We also had a copy of the transcripts of the Moscow show trials on our shelves, next to the Rothsteins and Lenin's What is to be Done. Looking at it now, it is hard to see how anyone could possibly have been fooled by its absurd evil. But many of them were, because they trusted the Beaverbrooks and the Rothermeres even less. There was a battle, and it was a battle between the workers and the bosses, between the masses and the oppressors, a battle in which nationality was secondary. Some caught on only in 1956 with Khrushchev's denunciation of Stalin, some after the Hungarian uprising, some after Czechoslovakia, and some - like our Melita - never caught on at all. For them, the world in 1989 was essentially the world of 1931.

Is Melita a traitor to her country? I suppose so. If Vasili Metrokhin and Oleg Gordievsky are traitors, then she is one too. For 60 years our two nations spent millions deliberately trying to suborn the nationals of other countries into betraying their governments. That's why we had honey-traps (the story of the absurd Mr Symonds, the KGB stud, being merely the most surreal of these), bribes, blackmail operations, the lot. Melita was part of the great game, used because she believed.

But she appears to me to be a relict of an age gone by. And let's recall that we know about the Soviets because their files are open; ours remain closed, and - indeed - there is even the threat that they may be destroyed. She was not a traitor to her conscience, or (some would argue) to her class. She was not a traitor to her age, any more than the members of the Rote Kappelle, operating in Berlin, were, in warning of the Nazi invasion of Russia; or the Sorge outfit in Tokyo, who gave notice of the Kursk offensive.

Strangely, those whom she most betrayed were her own comrades. In Kevin Morgan's biography of the Communist leader Harry Pollitt, he recounts how Pollitt received the news that his national organiser, Dave Springhall (an inveterate Stalinist) had been caught acquiring army intelligence for the Kremlin.

STUDY QUESTIONS »
- A) Copy out the Melita piece once more, starting at the words "But she appears" and stopping after "for the Kremlin.", with "traitor" renamed "turncoat" each time it appears.
- B) In the Melita piece, who gave notice of the Kursk offensive?
- C) Pick up the Melita piece right after its last sentence and keep writing.

DATA EXCERPT »
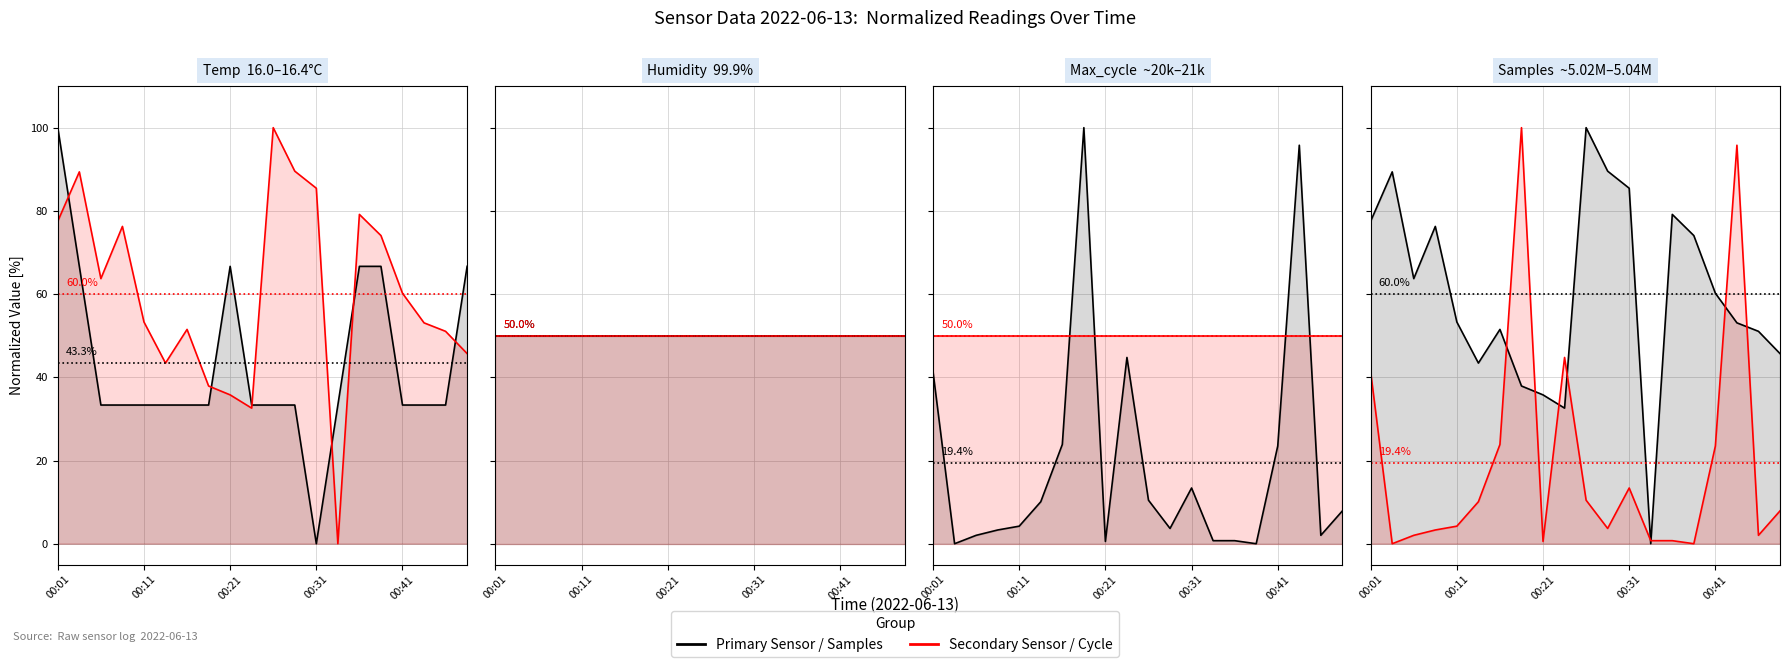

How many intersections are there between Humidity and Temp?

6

OUTPUTS FOR THE TASKS »
- A)
But she appears to me to be a relict of an age gone by. And let's recall that we know about the Soviets because their files are open; ours remain closed, and - indeed - there is even the threat that they may be destroyed. She was not a turncoat to her conscience, or (some would argue) to her class. She was not a turncoat to her age, any more than the members of the Rote Kappelle, operating in Berlin, were, in warning of the Nazi invasion of Russia; or the Sorge outfit in Tokyo, who gave notice of the Kursk offensive.

Strangely, those whom she most betrayed were her own comrades. In Kevin Morgan's biography of the Communist leader Harry Pollitt, he recounts how Pollitt received the news that his national organiser, Dave Springhall (an inveterate Stalinist) had been caught acquiring army intelligence for the Kremlin.

- B) The Sorge outfit in Tokyo.

- C)
"So furious was Pollitt," says Morgan, "that he spent that night cursing the Russians in his sleepless rage. What, after all, did they care for his efforts if they could behave in such a scandalous and irresponsible fashion?"

In the end, though, does it matter? They did it; we did it. They had Melita; we had preposterous characters such as David Shayler and Peter Wright. Now we've moved on, only to have this absurd "who was the 10th man" rubbish resurface every five years, when the latest book is published. Sometimes it seems to me that the entire intelligence business is one gigantic practical joke played on the rest of us by an international gaggle of schoolboys who have never grown up. First they spy on us, then they sell us their memoirs.

But before I go, I do want to take up one challenge that has been laid down this week. One newspaper yesterday argued that there was "another group of people who deserved to share the public pillory of the spies". These were those leftists who saw "a moral equivalence between Washington and Moscow in the global struggle. They have never said sorry."

My dad's dead, and I'll have to do it for him. I'm sorry that he excused what the Russians did, or was insufficiently tough on them. He couldn't see through the fur on the collars.